When the string of a pearl necklace snaps and the pearls fly off in all directions, bouncing across a pale marble floor, they seem like jets of water flying out of a broken water pipe or like unruly children running to hide in the most unlikely places. Trying to gather them up again seems near impossible as they bounce and roll further away.
Zygmunt Bauman likened our time to these loose pearls that have no string to give them unity and meaning. Though it might seem excessively apocalyptic comparison, it seems to me that it has truth to it and that the string has indeed broken, little crazy pearls bouncing every which way. What’s more, sometimes they are not even authentic pearls but false ones and there are no strings that seem to be capable of holding them together.
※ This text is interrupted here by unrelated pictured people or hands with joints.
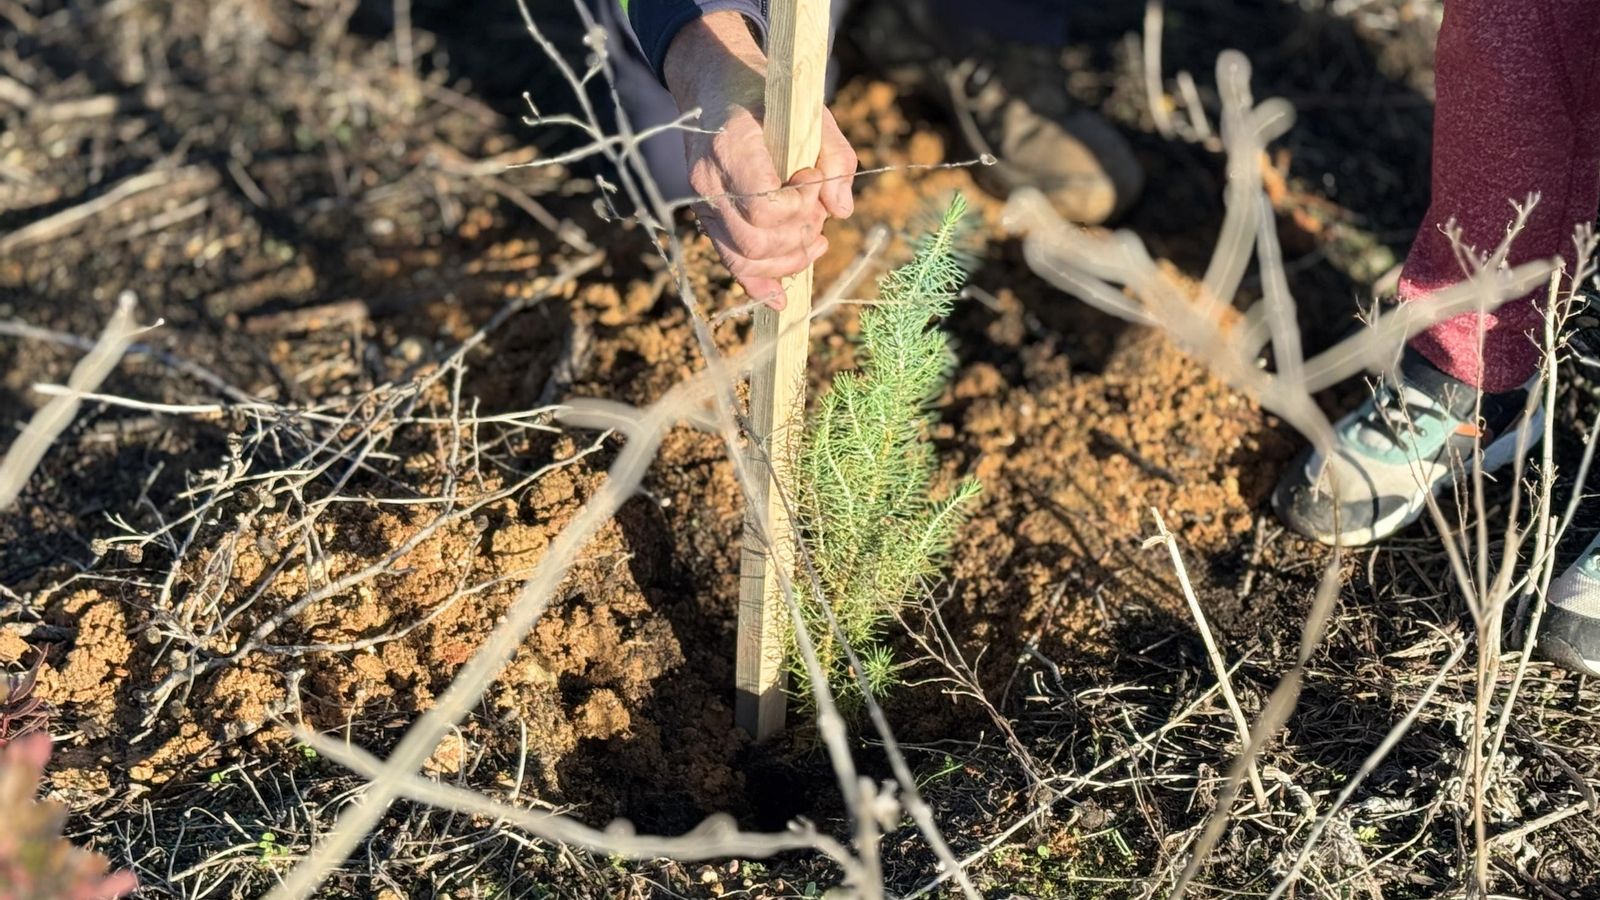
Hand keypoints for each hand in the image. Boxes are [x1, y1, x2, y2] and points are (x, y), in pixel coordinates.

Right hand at [664, 12, 856, 308]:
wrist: (715, 83)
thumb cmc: (770, 97)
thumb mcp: (813, 114)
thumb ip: (836, 160)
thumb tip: (840, 211)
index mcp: (732, 146)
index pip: (765, 206)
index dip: (799, 206)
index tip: (811, 180)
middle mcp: (709, 179)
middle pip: (756, 240)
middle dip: (797, 236)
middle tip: (816, 212)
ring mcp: (703, 202)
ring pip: (744, 257)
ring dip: (788, 259)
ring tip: (815, 239)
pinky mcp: (706, 217)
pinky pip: (729, 261)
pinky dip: (757, 282)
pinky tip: (780, 297)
Like at the tower of Babel the most obvious sign of fragmentation is the inability to communicate. Babel means “doorway to God,” but mankind wanted to reach this doorway on their own, separate from Him. Confusion is born from the pride of seeking supremacy for oneself. Communities fall apart, groups shatter, societies crumble the moment when each member decides to walk his own road, thinking it better than everyone else’s. And so people stop listening to each other. Everyone starts speaking their own language and each person’s world closes in around them in their isolation, spinning on their own center of gravity like wild satellites in space.
The Christian community is born however is born when “they were all in one place together” (Acts 2:1). And they hear one voice that lives in them in different ways, as tongues of flame. The original word gets translated into the lives of each of them in a special way.
The voice is like a piece of string or a driving wind that reminds us of the voice of God on Sinai when He gave his law to Moses. In fact, Pentecost was also the feast celebrated by the people of Israel in gratitude for the gift of the Law. The law was the very identity of the people and even more so when they had no land to call home.
In Babel, pride hid behind the appearance of good, behind the desire to draw close to the doorway of God. But behind this longing hides the desire to reach God on one’s own, with one’s own ingenuity and tenacity, and ultimately, without God. We can see in this desire the first expression of that heresy that Pope has recently re-condemned in Gaudete et exultate: a form of Pelagianism in which man believes that he can achieve all things on his own, by his own strength.
The Church itself runs the risk of repeating the errors of Babel when it seeks mere appearance of greatness, when it tries to achieve great things but without God in the center.
The Church of Pentecost is the church of communion – invisible but understood by all, without excluding or dividing. The Church hears the voice of God and not its own voices.
This tension between communication and fragmentation is visible in so many different contexts: in politics, in society, in groups of friends and in communities. This text from the Gospel invites us to rediscover the string that can hold the pearls together. We must begin to evaluate the way in which we communicate because our words can divide or unite, they can be delicate or harmful.
The Christian community is born as one that overcomes all forms of division. A Christian does not exist by him or herself but rather finds meaning to the extent that he or she belongs to a community. Pentecost invites us to abandon our pride and the presumption of always having the last word, and to try to listen to the Word of Another.
On the evening of that first day of the week, when the doors were locked where the disciples were for fear of the Jews,
Jesus came and stood in their midst and said to them,
“Peace be with you.”
When he had said this, he showed them his hands and his side. The disciples rejoiced when they saw the Lord.
Jesus said to them again,
“Peace be with you. As the Father has sent me, so I send you.”
And when he had said this, he breathed on them and said to them,
“Receive the Holy Spirit. Whose sins you forgive are forgiven them, and whose sins you retain are retained.”